Furthermore, there are distinct advantages to operating in a moving bed mode as opposed to a fixed bed mode. For example, fixed catalyst beds deactivate over time resulting in a declining level of performance. Moving beds, on the other hand, enable deactivated catalyst to be removed and fresh or regenerated catalyst to be added to the reactor to provide a continuous level of performance. Generally speaking, a moving bed operation requires less catalyst and less hydrocarbon inventory than a fixed bed operation of the same capacity, see U.S. Pat. No. 5,849,976.

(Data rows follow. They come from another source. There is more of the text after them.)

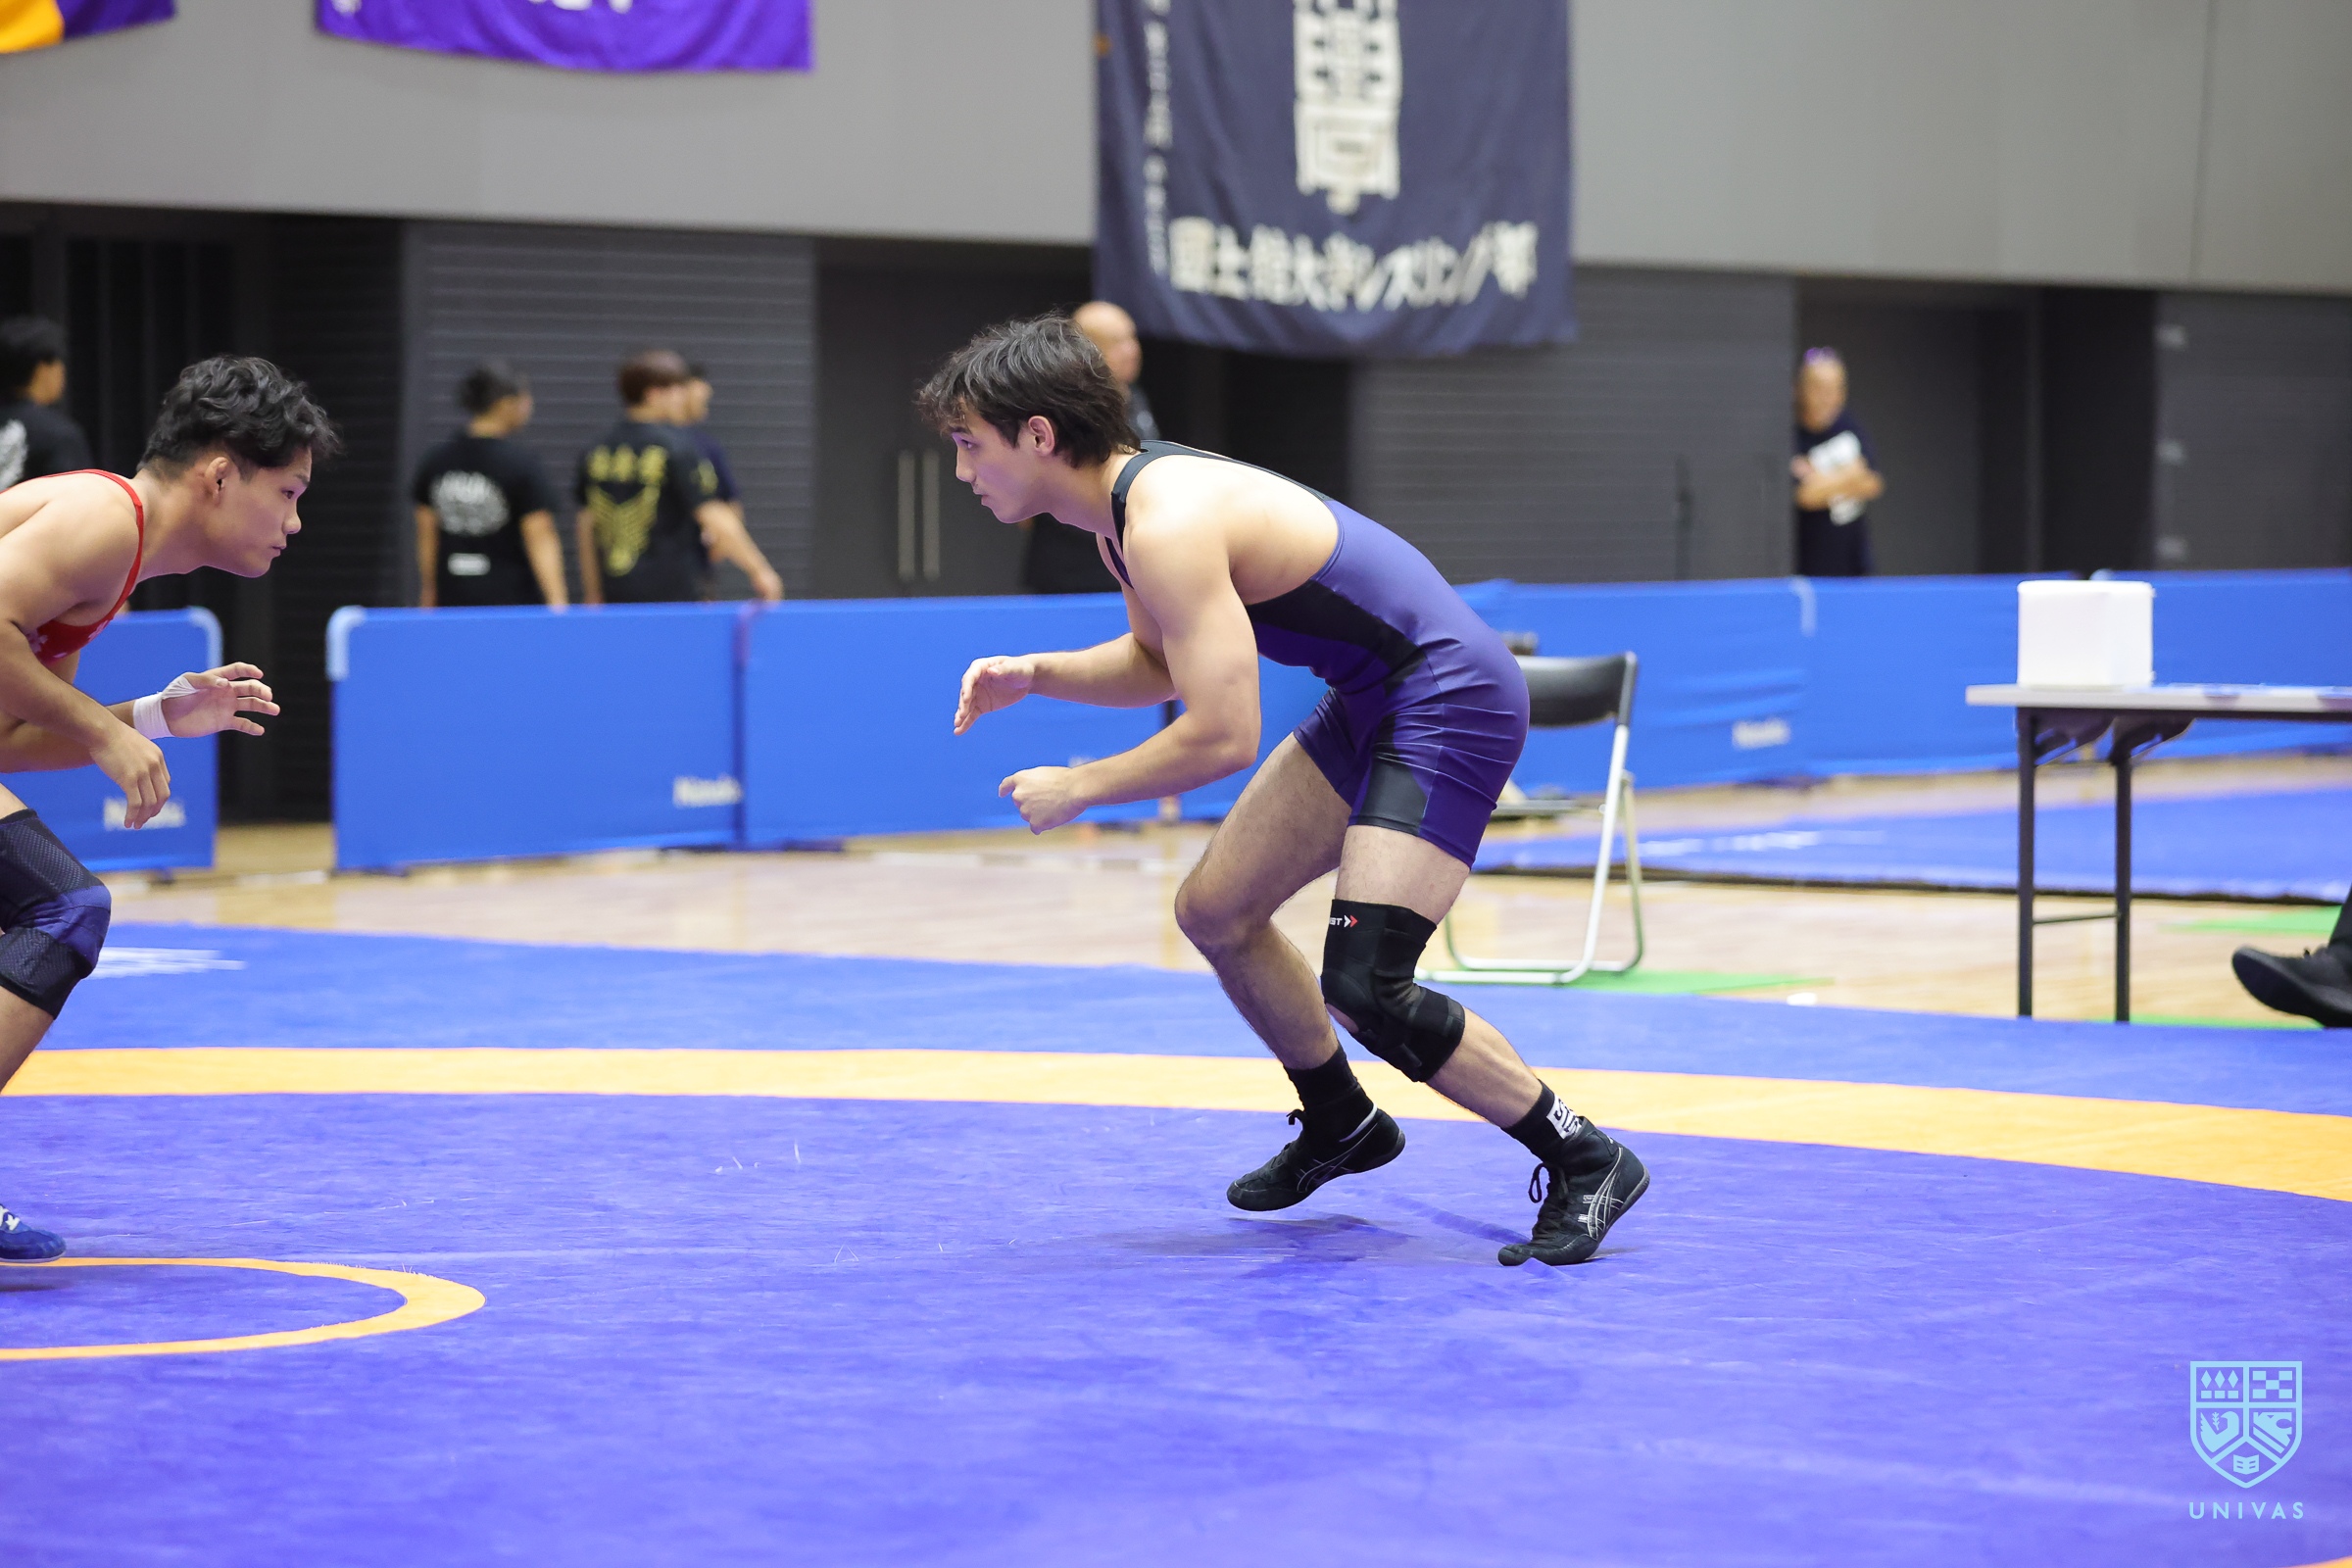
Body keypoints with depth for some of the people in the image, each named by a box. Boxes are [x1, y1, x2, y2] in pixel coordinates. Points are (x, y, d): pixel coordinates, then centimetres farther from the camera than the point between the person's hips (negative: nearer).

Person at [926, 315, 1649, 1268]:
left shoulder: (1169, 525, -25)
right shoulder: (1126, 509, 6)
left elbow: (1222, 736, -28)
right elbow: (1161, 667, 21)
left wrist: (1076, 789, -16)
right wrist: (1035, 675, 5)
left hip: (1451, 699, -11)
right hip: (1371, 703, 11)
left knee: (1363, 989, -18)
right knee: (1214, 912, 16)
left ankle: (1583, 1161, -3)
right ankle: (1341, 1125, 36)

Similarly, there are advantages to multiple moving bed reaction zones over a single moving bed process. Multiple reaction zone enable the liquid effluent to be mixed with additional hydrogen. Increasing the number of hydrogen mix points reduces the amount of liquid recycle. Lower liquid recycle reduces the capital and operating costs of the unit. Also, multiple reaction zone beds enable the liquid effluent from each reaction zone bed to be cooled. Increasing the number of cooling points can reduce the liquid recycle if the cooling achieved by mixing with hydrogen is not sufficient.
Although a wide variety of process flow schemes, operating conditions and catalysts have been used in commercial petroleum hydrocarbon conversion processes, there is always a demand for new methods and flow schemes that provide more useful products and improved product characteristics. In many cases, even minor variations in process flows or operating conditions can have significant effects on both quality and product selection. There generally is a need to balance economic considerations, such as capital expenditures and operational utility costs, with the desired quality of the produced products.